In terms of the appropriate surgical strategy in such cases, recent authors10-12) have demonstrated improvement in symptoms only after decompressive surgery for the treatment of LCS. However, the symptoms in these cases were due to compression myelopathy with LCS instead of TCS. In cases with TCS, similar to the present case, a surgery for both lesions is considered necessary.6) When both surgical sites coincided, it is possible to perform both surgeries in one stage.6) However, in this case, we believed that the least-invasive untethering surgery could be performed at the S3-4 level near the dural cul-de-sac, and we planned a two-staged surgery. However, no studies have reported which operation should be first performed. LCS forms later than congenital cord tethering, and the mechanical constriction of the spinal canal due to LCS is severe, suggesting that decompressive surgery alone may improve symptoms. Therefore, in this case, priority was given to decompressive surgery for LCS, which can be performed by only epidural manipulation. However, TCS symptoms did not improve, and an untethering surgery was performed after 5 months. As the severed end of the filum was elevated rostrally by 7 mm after the untethering and the symptoms improved, we believe that performing the decompressive surgery first was useful.

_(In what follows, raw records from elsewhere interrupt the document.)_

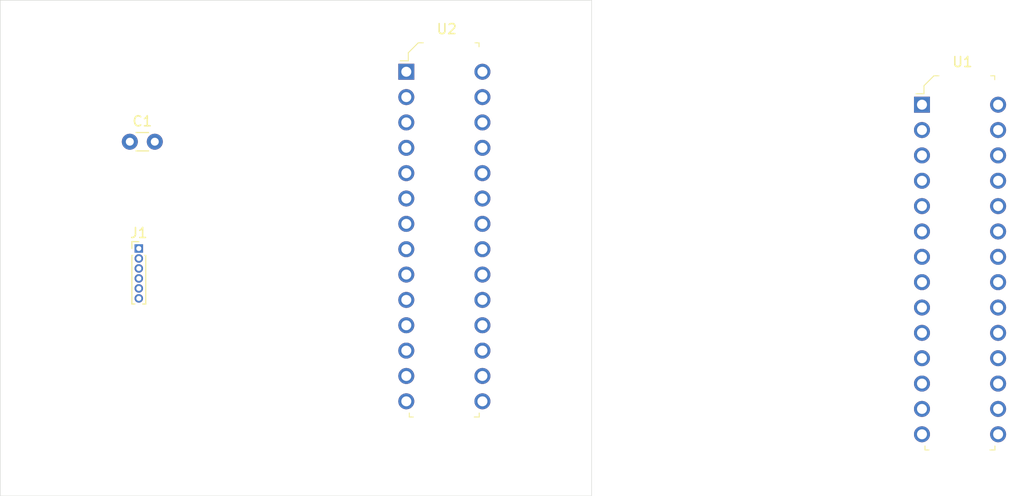
<source format=kicad_pcb>
(kicad_pcb
	(version 20240108)
	(generator "pcbnew")
	(generator_version "8.0")
	(general
		(thickness 1.6)
		(legacy_teardrops no)
	)
	(paper "A4")
	(layers
		(0 "F.Cu" signal)
		(31 "B.Cu" signal)
		(32 "B.Adhes" user "B.Adhesive")
		(33 "F.Adhes" user "F.Adhesive")
		(34 "B.Paste" user)
		(35 "F.Paste" user)
		(36 "B.SilkS" user "B.Silkscreen")
		(37 "F.SilkS" user "F.Silkscreen")
		(38 "B.Mask" user)
		(39 "F.Mask" user)
		(40 "Dwgs.User" user "User.Drawings")
		(41 "Cmts.User" user "User.Comments")
		(42 "Eco1.User" user "User.Eco1")
		(43 "Eco2.User" user "User.Eco2")
		(44 "Edge.Cuts" user)
		(45 "Margin" user)
		(46 "B.CrtYd" user "B.Courtyard")
		(47 "F.CrtYd" user "F.Courtyard")
		(48 "B.Fab" user)
		(49 "F.Fab" user)
		(50 "User.1" user)
		(51 "User.2" user)
		(52 "User.3" user)
		(53 "User.4" user)
		(54 "User.5" user)
		(55 "User.6" user)
		(56 "User.7" user)
		(57 "User.8" user)
		(58 "User.9" user)
	)
	(setup
		(pad_to_mask_clearance 0)
		(allow_soldermask_bridges_in_footprints no)
		(pcbplotparams
			(layerselection 0x00010fc_ffffffff)
			(plot_on_all_layers_selection 0x0000000_00000000)
			(disableapertmacros no)
			(usegerberextensions no)
			(usegerberattributes yes)
			(usegerberadvancedattributes yes)
			(creategerberjobfile yes)
			(dashed_line_dash_ratio 12.000000)
			(dashed_line_gap_ratio 3.000000)
			(svgprecision 4)
			(plotframeref no)
			(viasonmask no)
			(mode 1)
			(useauxorigin no)
			(hpglpennumber 1)
			(hpglpenspeed 20)
			(hpglpendiameter 15.000000)
			(pdf_front_fp_property_popups yes)
			(pdf_back_fp_property_popups yes)
			(dxfpolygonmode yes)
			(dxfimperialunits yes)
			(dxfusepcbnewfont yes)
			(psnegative no)
			(psa4output no)
			(plotreference yes)
			(plotvalue yes)
			(plotfptext yes)
			(plotinvisibletext no)
			(sketchpadsonfab no)
			(subtractmaskfromsilk no)
			(outputformat 1)
			(mirror no)
			(drillshape 1)
			(scaleselection 1)
			(outputdirectory "")
		)
	)
	(net 0 "")
	(net 1 "unconnected-(U1-PC6-Pad1)")
	(net 2 "unconnected-(U1-VCC-Pad7)")
	(net 3 "unconnected-(U1-PB7-Pad10)")
	(net 4 "unconnected-(U1-PC2-Pad25)")
	(net 5 "unconnected-(U1-PB4-Pad18)")
	(net 6 "unconnected-(U1-PB1-Pad15)")
	(net 7 "unconnected-(U1-PB6-Pad9)")
	(net 8 "unconnected-(U1-PD7-Pad13)")
	(net 9 "unconnected-(U1-PD5-Pad11)")
	(net 10 "unconnected-(U1-PB2-Pad16)")
	(net 11 "unconnected-(U1-PD0-Pad2)")
	(net 12 "unconnected-(U1-GND-Pad8)")
	(net 13 "unconnected-(U1-PD1-Pad3)")
	(net 14 "unconnected-(U1-PD6-Pad12)")
	(net 15 "unconnected-(U1-PB3-Pad17)")
	(net 16 "unconnected-(U1-AREF-Pad21)")
	(net 17 "unconnected-(U1-PC1-Pad24)")
	(net 18 "unconnected-(U1-PD4-Pad6)")
	(net 19 "unconnected-(U1-GND-Pad22)")
	(net 20 "unconnected-(U1-PC0-Pad23)")
	(net 21 "unconnected-(U1-PC4-Pad27)")
	(net 22 "unconnected-(U1-PD3-Pad5)")
	(net 23 "unconnected-(U1-PB0-Pad14)")
	(net 24 "unconnected-(U1-PC3-Pad26)")
	(net 25 "unconnected-(U1-AVCC-Pad20)")
	(net 26 "unconnected-(U1-PB5-Pad19)")
	(net 27 "unconnected-(U1-PC5-Pad28)")
	(net 28 "unconnected-(U1-PD2-Pad4)")
	(net 29 "unconnected-(U2-PB6-Pad9)")
	(net 30 "unconnected-(U2-PC5-Pad28)")
	(net 31 "unconnected-(U2-PB5-Pad19)")
	(net 32 "/Cod upload diagram/GND")
	(net 33 "unconnected-(U2-AVCC-Pad20)")
	(net 34 "unconnected-(U2-PC4-Pad27)")
	(net 35 "unconnected-(U2-PD7-Pad13)")
	(net 36 "unconnected-(U2-AREF-Pad21)")
	(net 37 "unconnected-(U2-PD6-Pad12)")
	(net 38 "/Cod upload diagram/RX")
	(net 39 "unconnected-(U2-PB0-Pad14)")
	(net 40 "unconnected-(U2-PB2-Pad16)")
	(net 41 "unconnected-(U2-PB1-Pad15)")
	(net 42 "/Cod upload diagram/TX")
	(net 43 "unconnected-(U2-PC2-Pad25)")
	(net 44 "unconnected-(U2-PD2-Pad4)")
	(net 45 "unconnected-(U2-PC0-Pad23)")
	(net 46 "/Cod upload diagram/DTR")
	(net 47 "unconnected-(U2-PB4-Pad18)")
	(net 48 "unconnected-(U2-PC1-Pad24)")
	(net 49 "unconnected-(U2-GND-Pad22)")
	(net 50 "unconnected-(U2-PB3-Pad17)")
	(net 51 "unconnected-(U2-PD3-Pad5)")
	(net 52 "unconnected-(U2-PC3-Pad26)")
	(net 53 "unconnected-(U2-PD4-Pad6)")
	(net 54 "/Cod upload diagram/VCC")
	(net 55 "unconnected-(U2-PD5-Pad11)")
	(net 56 "unconnected-(U2-PB7-Pad10)")
	(net 57 "unconnected-(J1-Pin_2-Pad2)")
	(footprint "Connector_PinHeader_1.00mm:PinHeader_1x06_P1.00mm_Vertical" (layer "F.Cu") (at 57.3532 89.6404))
	(footprint "Capacitor_THT:C_Disc_D3.0mm_W1.6mm_P2.50mm" (layer "F.Cu") (at 56.4534 78.9432))
	(footprint "digikey-footprints:DIP-28_W7.62mm" (layer "F.Cu") (at 84.1248 71.9328))
	(footprint "digikey-footprints:DIP-28_W7.62mm" (layer "F.Cu") (at 135.7376 75.2348))
	(gr_rect
		(start 43.4848 64.77)
		(end 102.6668 114.427)
		(stroke
			(width 0.05)
			(type default)
		)
		(fill none)
		(layer "Edge.Cuts")
		(uuid "59d77572-fb56-44ff-a59f-d08fd1f868b4")
	)
)
</source>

The reason that TCS manifested by LCS does not improve with only successful decompression is not clear and remains within the realm of speculation. It is generally believed that the pathophysiology of TCS is related most of all to chronic ischemia of the cord.3,4,8,9,13) We speculate that, also in this case, chronic ischemia, which has existed subclinically for over 60 years, was aggravated by LCS and manifested the symptoms. This chronic ischemia persisted even after the successful decompression for the LCS, presumably necessitating the untethering surgery.
The retained medullary cord (RMC) was first proposed by Pang et al.,14) in which a cord-like structure (C-LS) is continuous from the conus medullaris and extends to the dural cul-de-sac, resulting in cord tethering. In this decade, several additional reports regarding RMC have been published.15-19) RMC is believed to originate from the late arrest of secondary neurulation.14) The characteristic histopathological findings of C-LS include the presence of a central canal-like ependyma-lined canal with surrounding GFAP-positive neuroglial tissues in a fibrocollagenous tissue, corroborating a remnant of the cavitary medullary cord, which is typically destined to regress.14) Recently, some studies reported that this histopathological finding was present frequently in filar and caudal lipomas, which are also believed to originate from the secondary neurulation failure.18,19) Because central canal-like structures are not present from end to end of RMC tissue,15-18) central canal-like structures were missing in this case whereas GFAP-positive neuroglial tissues were present. The present findings provided further evidence for the idea that RMC and filar lipomas can be considered consequences of the continuum of regression failure during secondary neurulation.14,15,18,19)
Conclusion
The present case suggests that surgery for both lesions should be indicated for adult-onset TCS triggered by LCS.
Conflicts of Interest Disclosure
The authors have no conflict of interest to declare.
Acknowledgments
We would like to thank Dr. Nobuya Murakami and Dr. Ai Kurogi, Department of Neurosurgery, Fukuoka Children's Hospital, and Dr. Nobutaka Mukae and Dr. Takafumi Shimogawa, Department of Neurosurgery, Graduate School of Medicine, Kyushu University, for critically reading this manuscript. We would like to thank Editage for editing a draft of this manuscript.